You may notice that there are still only a finite number of query options in this file as well. The major difference lies in the code though. In this example, the Multinomial Naive Bayes algorithm is used to help the chatbot adapt to user input patterns by analyzing the patterns in the data and predicting the appropriate responses based on the input from the user. Unlike the AI example above, the algorithm will give you a response almost every time because it is looking for the most appropriate response. This chatbot iteratively refines its intelligence as it gets more data and it can improve over time. So, the algorithm is actually learning from itself. Hence the term, machine learning.

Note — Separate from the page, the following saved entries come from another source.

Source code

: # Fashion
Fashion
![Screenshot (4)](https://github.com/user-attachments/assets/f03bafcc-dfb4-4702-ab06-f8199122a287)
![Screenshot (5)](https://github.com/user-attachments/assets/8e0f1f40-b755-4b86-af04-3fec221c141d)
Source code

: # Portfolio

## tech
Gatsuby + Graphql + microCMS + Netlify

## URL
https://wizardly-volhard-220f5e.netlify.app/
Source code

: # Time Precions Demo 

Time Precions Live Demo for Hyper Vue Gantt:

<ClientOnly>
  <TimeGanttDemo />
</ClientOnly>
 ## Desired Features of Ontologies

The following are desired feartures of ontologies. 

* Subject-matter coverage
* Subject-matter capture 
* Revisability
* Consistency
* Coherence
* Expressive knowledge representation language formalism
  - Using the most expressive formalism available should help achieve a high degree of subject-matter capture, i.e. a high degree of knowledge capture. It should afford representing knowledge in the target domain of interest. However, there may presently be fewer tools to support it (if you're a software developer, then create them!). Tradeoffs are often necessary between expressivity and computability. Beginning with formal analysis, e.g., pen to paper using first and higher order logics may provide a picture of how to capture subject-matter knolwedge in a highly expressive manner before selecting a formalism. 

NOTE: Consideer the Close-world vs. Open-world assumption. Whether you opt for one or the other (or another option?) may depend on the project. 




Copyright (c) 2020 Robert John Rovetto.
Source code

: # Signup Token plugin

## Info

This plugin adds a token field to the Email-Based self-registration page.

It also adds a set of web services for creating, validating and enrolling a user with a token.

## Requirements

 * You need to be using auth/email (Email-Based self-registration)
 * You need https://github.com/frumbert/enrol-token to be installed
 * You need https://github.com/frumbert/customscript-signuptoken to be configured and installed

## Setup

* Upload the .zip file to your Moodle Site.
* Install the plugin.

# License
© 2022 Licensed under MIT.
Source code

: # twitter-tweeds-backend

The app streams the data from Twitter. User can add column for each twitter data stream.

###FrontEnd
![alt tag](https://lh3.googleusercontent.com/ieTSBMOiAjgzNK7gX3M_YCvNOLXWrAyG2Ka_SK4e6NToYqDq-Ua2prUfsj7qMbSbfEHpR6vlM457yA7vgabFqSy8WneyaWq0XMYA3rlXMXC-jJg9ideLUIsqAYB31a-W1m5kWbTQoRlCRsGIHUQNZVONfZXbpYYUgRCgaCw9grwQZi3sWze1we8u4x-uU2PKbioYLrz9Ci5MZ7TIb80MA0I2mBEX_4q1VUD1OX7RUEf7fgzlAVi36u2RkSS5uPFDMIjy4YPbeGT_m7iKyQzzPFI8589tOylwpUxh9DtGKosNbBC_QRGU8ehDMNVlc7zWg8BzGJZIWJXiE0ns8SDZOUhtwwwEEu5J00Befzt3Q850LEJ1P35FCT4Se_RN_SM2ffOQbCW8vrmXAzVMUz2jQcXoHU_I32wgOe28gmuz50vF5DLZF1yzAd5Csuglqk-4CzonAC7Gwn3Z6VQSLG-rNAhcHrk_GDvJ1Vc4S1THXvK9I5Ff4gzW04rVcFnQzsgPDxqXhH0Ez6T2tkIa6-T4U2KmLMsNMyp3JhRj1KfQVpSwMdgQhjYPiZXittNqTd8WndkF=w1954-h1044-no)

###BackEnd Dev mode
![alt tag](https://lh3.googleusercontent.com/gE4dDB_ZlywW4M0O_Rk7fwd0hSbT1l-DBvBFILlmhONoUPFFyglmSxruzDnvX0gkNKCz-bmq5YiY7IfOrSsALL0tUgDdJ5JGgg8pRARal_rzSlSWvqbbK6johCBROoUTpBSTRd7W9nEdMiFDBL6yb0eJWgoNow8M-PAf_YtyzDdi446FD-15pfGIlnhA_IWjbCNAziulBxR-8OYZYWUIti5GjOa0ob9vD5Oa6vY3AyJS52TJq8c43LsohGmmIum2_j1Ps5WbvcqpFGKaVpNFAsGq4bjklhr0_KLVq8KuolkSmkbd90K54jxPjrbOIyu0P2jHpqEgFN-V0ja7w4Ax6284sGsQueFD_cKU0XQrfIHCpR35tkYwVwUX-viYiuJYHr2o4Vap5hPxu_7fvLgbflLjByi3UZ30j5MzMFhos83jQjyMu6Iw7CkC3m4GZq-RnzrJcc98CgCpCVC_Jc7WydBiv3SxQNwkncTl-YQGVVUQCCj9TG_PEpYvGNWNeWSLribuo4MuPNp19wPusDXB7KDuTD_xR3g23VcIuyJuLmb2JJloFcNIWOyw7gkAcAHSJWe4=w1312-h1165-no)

Machine Learning is actually what is being referred to (vs AI) when you hear mentions of tools like Chat GPT or even MidJourney. You always get a response. You may not like the response, but it's up to the user to have enough knowledge to know whether or not the output is useful. In this example I use a really small file to show you what's going on, but in most cases this data is being pulled from one or more sources on the internet. It is important to note that data is still finite. So, an actual person is still required to essentially add data to the database (in most cases that exist today).

Conclusion: Uniting AI and ML for Intelligent Systems and Responsible Innovation

As our chabot discussion above demonstrates, general AI and ML are very similar yet distinct in their approaches. AI provides the foundational principles for mimicking human intelligence, while ML teaches systems to learn and adapt from data, fostering intelligence augmentation. By building on both of these concepts, we pave the way for the development of intelligent systems capable of navigating complex and time-sensitive tasks and interactions. As more people with certain morals and standards understand this, then both AI and ML can ultimately reshape the technological landscape for the better.

While concerns about AI's potential risks persist, it's essential to recognize the ethical imperative guiding our advancements. Artificial Intelligence offers promising solutions, and the integration of Machine Learning fosters responsible intelligence. By prioritizing transparency, accountability, and inclusivity in our AI endeavors, we mitigate potential harms and ensure that our technological innovations serve humanity's collective well-being.